> [Try it]
The expected result is the material below, reproduced exactly from its first line through the line containing "thumb mcp: (270, 256)".

> [Provided entries]
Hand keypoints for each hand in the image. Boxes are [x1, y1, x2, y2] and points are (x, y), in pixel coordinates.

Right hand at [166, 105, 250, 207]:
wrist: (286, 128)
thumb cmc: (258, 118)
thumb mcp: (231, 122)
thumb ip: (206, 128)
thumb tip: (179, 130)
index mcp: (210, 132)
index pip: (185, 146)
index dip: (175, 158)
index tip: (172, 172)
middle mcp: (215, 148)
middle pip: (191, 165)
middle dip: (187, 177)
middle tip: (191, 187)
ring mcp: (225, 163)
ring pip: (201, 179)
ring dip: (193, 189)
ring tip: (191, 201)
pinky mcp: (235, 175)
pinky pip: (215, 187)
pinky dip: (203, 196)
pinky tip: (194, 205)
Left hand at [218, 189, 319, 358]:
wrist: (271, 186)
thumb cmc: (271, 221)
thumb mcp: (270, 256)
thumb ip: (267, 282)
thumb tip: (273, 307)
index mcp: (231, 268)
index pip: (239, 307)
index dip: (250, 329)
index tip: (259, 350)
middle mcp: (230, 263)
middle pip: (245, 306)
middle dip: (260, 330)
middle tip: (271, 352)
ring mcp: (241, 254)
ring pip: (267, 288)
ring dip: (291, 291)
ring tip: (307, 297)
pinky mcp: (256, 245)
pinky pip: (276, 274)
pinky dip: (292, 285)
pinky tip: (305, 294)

> [Exercise answer]
Hand keypoints for each hand in the image. Boxes are [x1, y1, x2, y2] and points are (x, y), in pixel coordinates.

Right hand at [166, 105, 250, 207]:
wrist: (286, 128)
thumb cmc: (258, 118)
thumb mcp: (231, 122)
thumb ip: (206, 128)
thumb tip: (179, 130)
index mcp: (210, 132)
index pip: (185, 146)
index dip: (175, 158)
index tip: (172, 172)
middle mcp: (215, 148)
middle pip: (191, 165)
middle dip: (187, 177)
middle tip: (191, 187)
ring mcp: (225, 163)
ring pip: (201, 179)
ring dip: (193, 189)
ring tip: (191, 201)
pinky mcp: (235, 175)
pinky pip: (215, 187)
pinky dip: (203, 196)
pinky tip: (194, 205)
Left hand at [218, 189, 319, 358]:
wrist: (271, 186)
thumb cmc: (271, 221)
thumb mcp: (270, 256)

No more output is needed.